§ TRECHO DO DOCUMENTO
_ _ _ _ _

Tudo o que está no seu guarda-roupa é mais velho que você. E, para chegar até aqui, as peças passaram por uma viagem e tanto
por Helena Carvalho
Dê uma olhada na sua axila. Não é piada, repare bem nela. Eis o foco de estudo de muita gente nos últimos 3 mil anos. Estamos falando de cientistas de um ramo específico: a moda. Não aquela que só dita o que é in e out no mundo fashion. A moda que estuda nossas formas e movimentos para achar o melhor jeito de nos cobrir e proteger. Ainda que pareçam banais, as roupas de hoje exigiram engenho. Cada protuberância e depressão de nosso corpo (como a axila) era um obstáculo para o desenho de um modelo confortável. As soluções encontradas variaram ao longo do tempo, com direito a bizarrices (como um estojo peniano). Mas sempre adequadas aos costumes de cada época: ora cobrindo mais, ora revelando mais. Para entender esse estica e puxa de tecidos, vamos voltar ao passado e acompanhar as estripulias por que a roupa passou até chegar à sua axila. Ops, ao seu corpo.
1500 a.C. - 1000 a.C.
Quando os faraós dominavam o Egito, as roupas eram feitas de retângulos de linho amarrados ao corpo. O pessoal tinha até linha e agulha para costurar tudo, mas gostava do efeito drapeado que a amarração criava. Para os egípicos, esse ondulado - o mesmo que cortina de casa tem - era um sinal de civilização.
500 a.C. - 100 a.C.
Os gregos também achavam que roupa justa era para brutos. Mas tinham truques para sofisticar os trajes folgados, como presilhas para segurar o tecido. Ou um charme na cintura: amarravam um cordão e deixavam um pouco de tecido caído por cima dele. (Como a puxadinha que damos na camisa que está por dentro da calça.)
400 a.C. - 300 a.C.
Se os gregos andavam por aí sentindo um ventinho nas pernas, os bárbaros precisavam se proteger. Essas tribos do norte da Europa usavam o primeiro protótipo de calças de que se tem registro: uma peça que cobria as pernas e tinha um pezinho, igual a macacões de bebê atuais. Por cima, usavam túnicas de lã.
SÉCs. 11 a 13
As Cruzadas foram essenciais para a evolução da moda. Depois da briga com os muçulmanos, os europeus católicos voltaram para casa com tecidos e conhecimento que só os orientais tinham - como a seda e técnicas de tingimento. O corte feminino também mudou. Ficou mais ajustado ao corpo, o que deu origem ao vestido.
SÉCs. 14 E 15
O uso de novos tecidos e técnicas fez a criatividade do pessoal aflorar. É aqui que surge a ideia de in e out, ou seja, o que está e o que não está na moda. Os europeus variavam tanto seus trajes que começaram a criar aberrações, como penteados com chifres e sapatos com pontas enormes, que chegavam a 45 centímetros.

_ _ _ _ _

§ DADOS PARA ANÁLISE
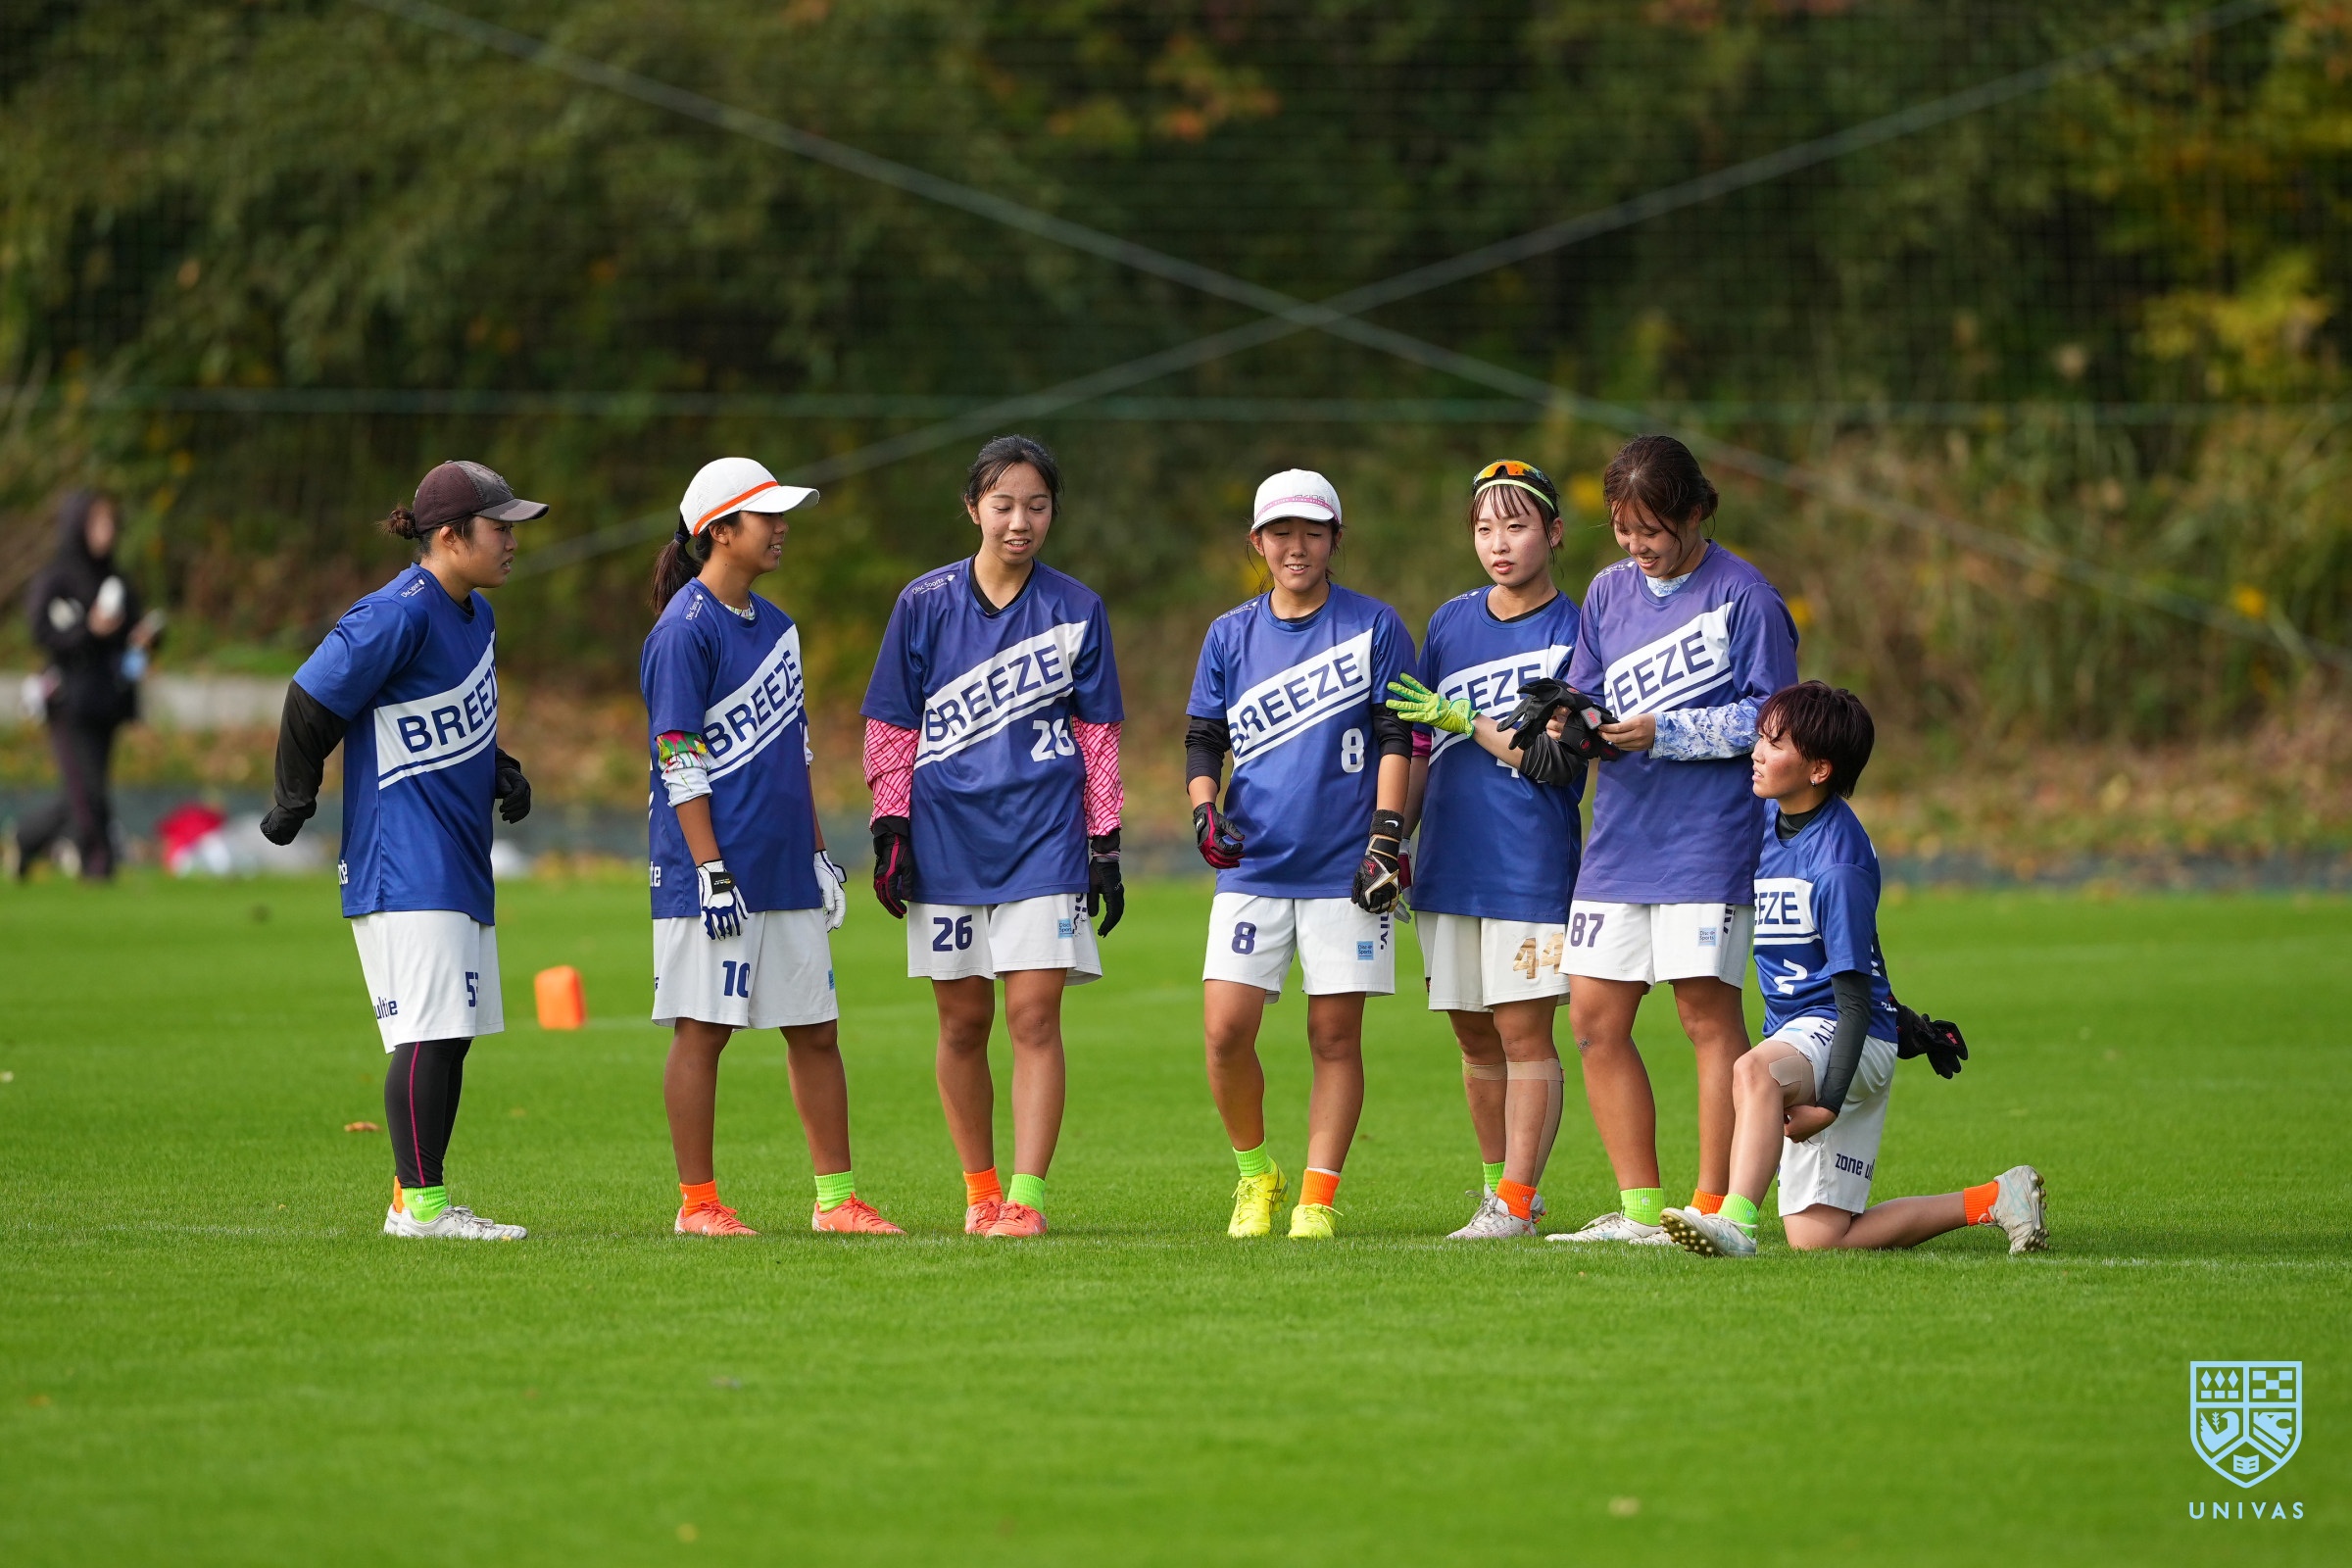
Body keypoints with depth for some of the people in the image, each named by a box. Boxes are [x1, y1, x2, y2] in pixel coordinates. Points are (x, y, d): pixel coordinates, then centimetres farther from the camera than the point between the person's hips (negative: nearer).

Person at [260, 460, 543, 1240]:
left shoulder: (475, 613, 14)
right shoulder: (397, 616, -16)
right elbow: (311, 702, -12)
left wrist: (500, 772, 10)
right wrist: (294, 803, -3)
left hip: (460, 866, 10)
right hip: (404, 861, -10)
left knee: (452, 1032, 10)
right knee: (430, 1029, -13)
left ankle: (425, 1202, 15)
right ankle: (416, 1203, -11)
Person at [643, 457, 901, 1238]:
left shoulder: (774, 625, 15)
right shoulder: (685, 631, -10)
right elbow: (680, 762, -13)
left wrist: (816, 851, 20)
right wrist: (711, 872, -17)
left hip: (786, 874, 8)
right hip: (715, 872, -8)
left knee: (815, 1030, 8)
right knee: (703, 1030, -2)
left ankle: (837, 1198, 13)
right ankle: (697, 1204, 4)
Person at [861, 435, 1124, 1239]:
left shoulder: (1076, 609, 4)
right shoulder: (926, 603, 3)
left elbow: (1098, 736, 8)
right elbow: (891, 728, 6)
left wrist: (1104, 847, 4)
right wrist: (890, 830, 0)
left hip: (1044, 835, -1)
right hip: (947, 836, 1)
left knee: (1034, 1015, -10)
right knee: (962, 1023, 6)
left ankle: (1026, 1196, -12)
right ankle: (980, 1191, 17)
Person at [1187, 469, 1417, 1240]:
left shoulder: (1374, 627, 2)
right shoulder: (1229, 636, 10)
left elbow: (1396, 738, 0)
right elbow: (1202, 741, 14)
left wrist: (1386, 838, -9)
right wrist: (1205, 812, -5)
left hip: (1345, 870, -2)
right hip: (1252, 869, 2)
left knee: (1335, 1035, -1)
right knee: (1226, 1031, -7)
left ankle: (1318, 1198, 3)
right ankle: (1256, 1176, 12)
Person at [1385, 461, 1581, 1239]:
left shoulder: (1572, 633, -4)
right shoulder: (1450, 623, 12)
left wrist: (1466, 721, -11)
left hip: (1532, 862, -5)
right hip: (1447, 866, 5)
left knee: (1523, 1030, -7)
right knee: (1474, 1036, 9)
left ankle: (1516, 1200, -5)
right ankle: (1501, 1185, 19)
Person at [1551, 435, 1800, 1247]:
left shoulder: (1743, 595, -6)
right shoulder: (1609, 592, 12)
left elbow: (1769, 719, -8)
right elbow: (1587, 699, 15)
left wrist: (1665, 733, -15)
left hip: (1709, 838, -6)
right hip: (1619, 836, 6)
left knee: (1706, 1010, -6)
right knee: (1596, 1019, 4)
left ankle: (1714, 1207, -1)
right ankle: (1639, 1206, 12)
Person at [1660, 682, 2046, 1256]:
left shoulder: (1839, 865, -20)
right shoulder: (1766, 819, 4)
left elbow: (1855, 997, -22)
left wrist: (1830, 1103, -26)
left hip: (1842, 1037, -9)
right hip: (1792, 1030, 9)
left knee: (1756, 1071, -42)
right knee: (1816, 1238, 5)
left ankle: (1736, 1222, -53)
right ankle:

_ _ _ _ _

Continue o texto sobre a história das roupas a partir da última frase apresentada.

SÉCULO 16
Fazer calça era difícil. Não se sabia ainda como desenhar um modelo que se ajustasse ao corpo sem apertar as partes baixas. A solução foi um estojo peniano, o pomposo codpiece. A exposição da sexualidade estava em alta: as mulheres usavam até papelão e barbatana de baleia no vestido para empinar os seios.
SÉCULO 17
O rei Carlos 2º, da Inglaterra, resolve inventar moda. Começa a usar um casaco mais folgado do que o gibão usual da época. Por baixo, uma túnica e uma camisa que servia como roupa de baixo. No pescoço, um lenço amarrado, chamado de jabô. Às vezes usava tudo de uma mesma cor. Foi isso que virou o terno hoje.
SÉCULO 18
Este é o último suspiro da moda da nobreza, que será varrida pela Revolução Francesa. No auge do estilo rococó, a preocupação com os modelitos é estética. É só notar os penteados - não parecem carros alegóricos? De tão elaborados, eram presos com alfinetes duplos. Surgiu assim o grampo de cabelo.
1789
Os sans-culottes não marcaram só a Revolução Francesa. Ao contrário da nobreza - que cobria as pernas com meias de seda - eles usavam calças compridas, que se popularizaram. Os vestidos ficam mais simples: perdem o volume e os bolsos. As mulheres passam a carregar as coisas num saquinho, o embrião da bolsa.
SÉCULO 19
Se já tinham ganho as ruas, aqui as calças longas viram coisa também de rico. Aconteceu na Europa, graças ao dândi George Brummel, um homem que andava sempre na estica e adotou o modelito. Nos EUA, aparece a primeira calça feminina, criada para praticar esportes e sugerida pela feminista Amelia Bloomer.
1920
O esporte transforma nosso jeito de vestir. As roupas ficam mais confortáveis (o tênis All Star, por exemplo, havia acabado de ser lançado). Outra influência: a descoberta da tumba de Tutancâmon, noticiada no mundo todo. Influenciadas pelas egípcias, as mulheres cortam os cabelos na altura do pescoço.
1930/40
O tailleur, lançado no fim da década de 1920 por Coco Chanel para dar conforto às mulheres, aparece como hit. O traje ganha cortes cada vez mais masculinos por causa da 2ª Guerra Mundial - é um reflexo da presença constante de militares uniformizados nas ruas das cidades européias.
1950
Embalados pelo clássico do cinema Rebelde sem Causa, os jovens contestam o american way of life usando jeans. Explode o uso do biquíni - é o auge da exposição do corpo feminino. E a moda se moderniza: a industrialização nos EUA leva à produção de peças em tamanhos P, M e G. Antes, só se comprava roupa por encomenda.
1970
Hora de rasgar, sujar e detonar o jeans. No fim dos anos 70, o punk somou atitude aos trajes. Era preciso ter não só a roupa certa mas o comportamento certo para pertencer ao grupo (e um cabelo despenteado, claro). Ao som de bandas como Sex Pistols, é o punk quem dá força à difusão das tribos urbanas.
Hoje
Se antes cada um seguia sua tribo, hoje os estilos se fundem. Viu como o lenço palestino saiu da cabeça de Yasser Arafat para o pescoço de patricinhas? Mas há um elemento comum a todos: o jeans. Criado no século 19 como roupa para mineiros, ele é hoje a base democrática para qualquer modelito, seja largão ou skinny.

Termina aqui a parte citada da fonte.